The MK2 and its predecessor MK1 are designed specifically to handle very large machine-learning models. The MK2 processor has 1,472 independent processor cores and 8,832 separate parallel threads, all supported by 900MB of in-processor RAM.
Graphcore says the MK2 offers a 9.3-fold improvement in BERT-Large training performance over the MK1, a 8.5-fold improvement in BERT-3Layer inference performance, and a 7.4-fold improvement in EfficientNet-B3 training performance.
BERT, or Bidirectional Encoder Representations from Transformers, is a technique for natural language processing pre-training developed by Google for natural language-based searches.
And Graphcore isn’t stopping at just offering a chip. For a relatively new startup (it formed in 2016), Graphcore has built a remarkable ecosystem around its chips. Most chip startups focus on just their silicon, but Graphcore offers a lot more.

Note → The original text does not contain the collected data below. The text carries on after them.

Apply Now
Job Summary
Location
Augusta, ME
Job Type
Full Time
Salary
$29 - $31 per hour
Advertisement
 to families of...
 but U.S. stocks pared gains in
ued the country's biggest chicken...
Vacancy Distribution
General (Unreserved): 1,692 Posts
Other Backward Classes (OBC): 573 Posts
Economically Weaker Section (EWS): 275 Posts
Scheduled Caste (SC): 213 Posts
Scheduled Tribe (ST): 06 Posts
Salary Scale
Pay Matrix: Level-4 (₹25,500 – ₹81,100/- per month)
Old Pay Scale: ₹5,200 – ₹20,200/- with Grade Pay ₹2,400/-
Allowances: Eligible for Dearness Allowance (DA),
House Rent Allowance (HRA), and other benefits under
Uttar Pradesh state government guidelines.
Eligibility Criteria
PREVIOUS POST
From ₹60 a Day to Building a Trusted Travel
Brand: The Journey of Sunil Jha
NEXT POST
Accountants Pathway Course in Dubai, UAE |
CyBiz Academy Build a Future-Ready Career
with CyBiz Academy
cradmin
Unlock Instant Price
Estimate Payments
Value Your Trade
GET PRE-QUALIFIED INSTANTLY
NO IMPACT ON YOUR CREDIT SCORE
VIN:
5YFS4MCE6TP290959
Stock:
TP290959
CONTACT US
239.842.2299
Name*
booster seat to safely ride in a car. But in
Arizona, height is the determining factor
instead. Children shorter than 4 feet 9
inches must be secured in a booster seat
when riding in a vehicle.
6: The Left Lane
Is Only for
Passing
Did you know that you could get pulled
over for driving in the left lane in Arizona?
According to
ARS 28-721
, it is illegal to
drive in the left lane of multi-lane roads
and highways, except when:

It sells the GC200 through its new IPU-Machine M2000, which contains four GC200 chips in a 1U box and delivers 1 petaflop of total compute power, according to the company. Graphcore notes you can get started with a single IPU-Machine M2000 box directly connected to an existing x86 server or add up to a total of eight IPU-Machine M2000s connected to one server. For larger systems, it offers the IPU-POD64, comprising 16 IPU-Machine M2000s built into a standard 19-inch rack.

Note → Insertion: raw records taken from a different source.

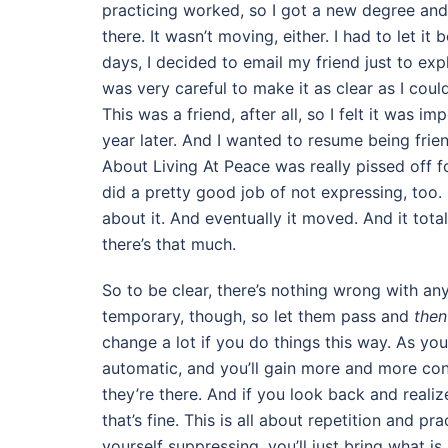
practicing worked, so I got a new degree and 
there. It wasn’t moving, either. I had to let i
days, I decided to email my friend just to expla
was very careful to make it as clear as I coul
This was a friend, after all, so I felt it was im
year later. And I wanted to resume being friend
About Living At Peace was really pissed off for
did a pretty good job of not expressing, too. I
about it. And eventually it moved. And it tot
there’s that much.
So to be clear, there’s nothing wrong with any 
temporary, though, so let them pass and
then
change a lot if you do things this way. As y
automatic, and you’ll gain more and more cont
they’re there. And if you look back and reali
that’s fine. This is all about repetition and 
yourself suppressing, you’ll just bring what 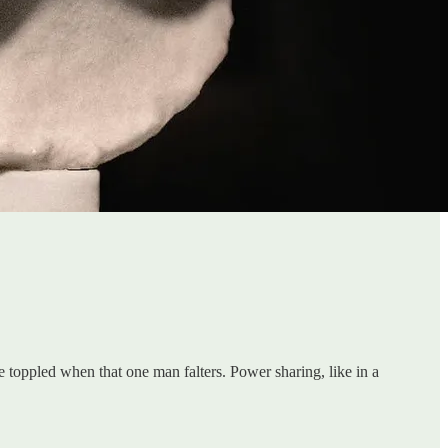
e toppled when that one man falters. Power sharing, like in a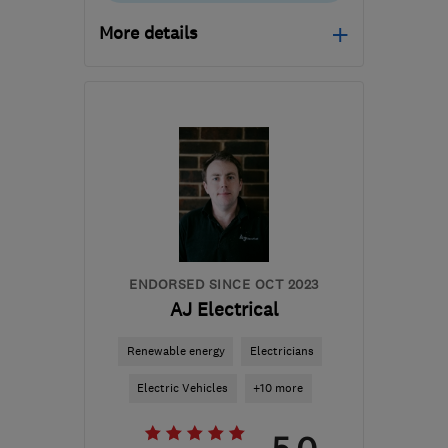
More details
Mon–Fri: 08:00–17:00
RH10 1TG
-
35
miles
from the centre of East
Sussex
info@blueelectric.co.uk
ENDORSED SINCE OCT 2023
AJ Electrical
Renewable energy
Electricians
Electric Vehicles
+10 more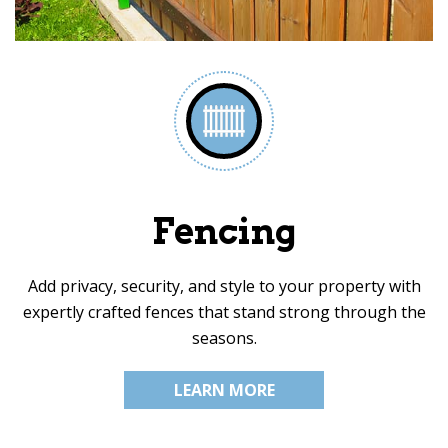
Fencing
Add privacy, security, and style to your property with
expertly crafted fences that stand strong through the
seasons.
LEARN MORE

Connecting IPU-Machine M2000s and IPU-PODs at scale is done through Graphcore’s new IPU-Fabric technology, which has been designed from the ground up for machine intelligence communication and delivers a dedicated low latency fabric that connects IPUs across the entire data center.
Graphcore’s Virtual-IPU software integrates with workload management and orchestration software to serve many different users for training and inference, and it allows the available resources to be adapted and reconfigured from job to job.

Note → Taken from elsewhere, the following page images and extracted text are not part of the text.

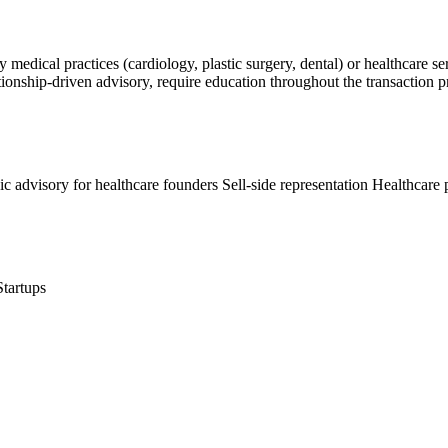
y medical practices (cardiology, plastic surgery, dental) or healthcare 
 relationship-driven advisory, require education throughout the transacti
gic advisory for healthcare founders
Sell-side representation
Healthcare 
Startups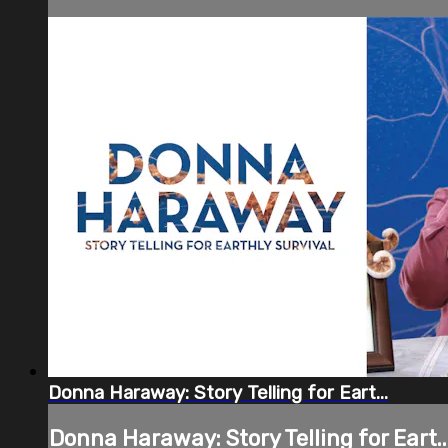
Donna Haraway: Story Telling for Eart...
Donna Haraway: Story Telling for Eart..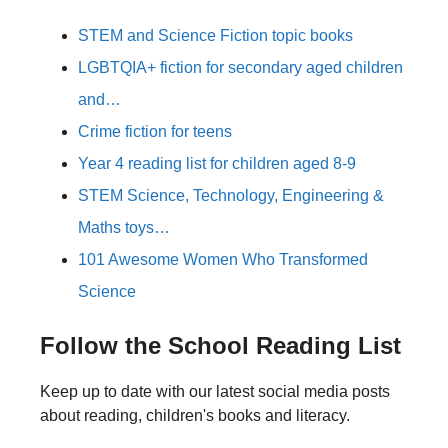
STEM and Science Fiction topic books
LGBTQIA+ fiction for secondary aged children
and…
Crime fiction for teens
Year 4 reading list for children aged 8-9
STEM Science, Technology, Engineering &
Maths toys…
101 Awesome Women Who Transformed
Science
Follow the School Reading List
Keep up to date with our latest social media posts
about reading, children's books and literacy.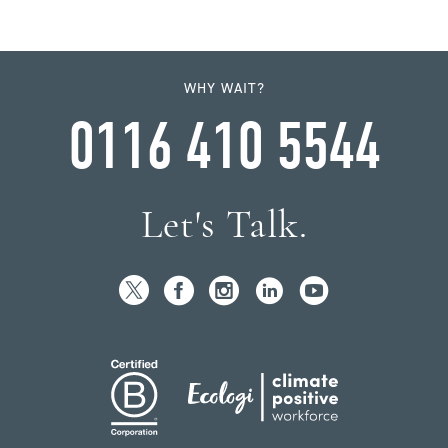
WHY WAIT?
0116 410 5544
Let's Talk.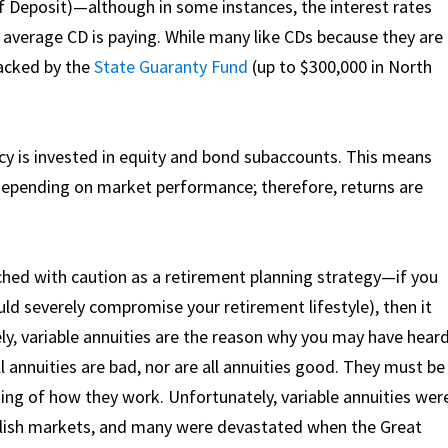
e of Deposit)—although in some instances, the interest rates
 average CD is paying. While many like CDs because they are
backed by the
State Guaranty Fund
(up to $300,000 in North
licy is invested in equity and bond subaccounts. This means
 depending on market performance; therefore, returns are
ached with caution as a retirement planning strategy—if you
would severely compromise your retirement lifestyle), then it
ly, variable annuities are the reason why you may have hear
ll annuities are bad, nor are all annuities good. They must be
ing of how they work. Unfortunately, variable annuities wer
ullish markets, and many were devastated when the Great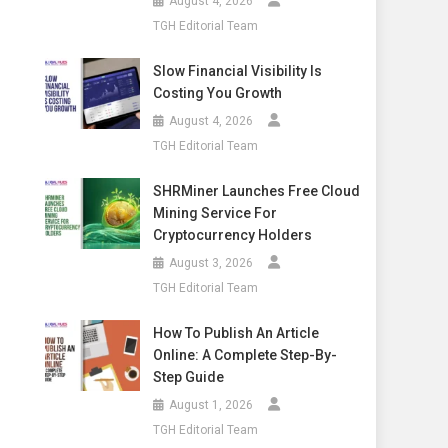
August 4, 2026
TGH Editorial Team
Slow Financial Visibility Is
Costing You Growth
August 4, 2026
TGH Editorial Team
SHRMiner Launches Free Cloud
Mining Service For
Cryptocurrency Holders
August 3, 2026
TGH Editorial Team
How To Publish An Article
Online: A Complete Step-By-
Step Guide
August 1, 2026
TGH Editorial Team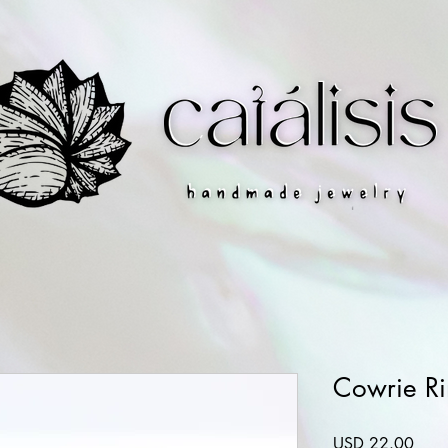
Cowrie R
Preci
USD 22.00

The startup says its new hardware is completely plug-and-play, and that customers will be able to connect up to 64,000 IPUs together for a total of 16 exaFLOPs of computing power.
That’s a BIG claim. Intel, Arm, AMD, Fujitsu, and Nvidia are still pushing toward one exaflop, and Graphcore is claiming 16 times that.
Another key element of Graphcore is its Poplar software stack designed from scratch with the IPU and fully integrated with standard machine learning frameworks, so developers can port existing models easily, and get up and running quickly in a familiar environment. For developers who want full control to exploit maximum performance from the IPU, Poplar enables direct IPU programming in Python and C++.
Graphcore has some significant early adopters of MK2 system, including the University of Oxford, the U.S. Department of Energy’s Lawrence Berkeley National Laboratory, and J.P. Morgan, which is focused on natural language processing and speech recognition.
IPU-Machine M2000 and IPU-POD64 systems are available to pre-order today with full production volume shipments starting in Q4 2020. Early access customers are able to evaluate IPU-POD systems in the cloud through Graphcore’s cloud partner Cirrascale. It plans to announce OEM and channel partner in the coming months.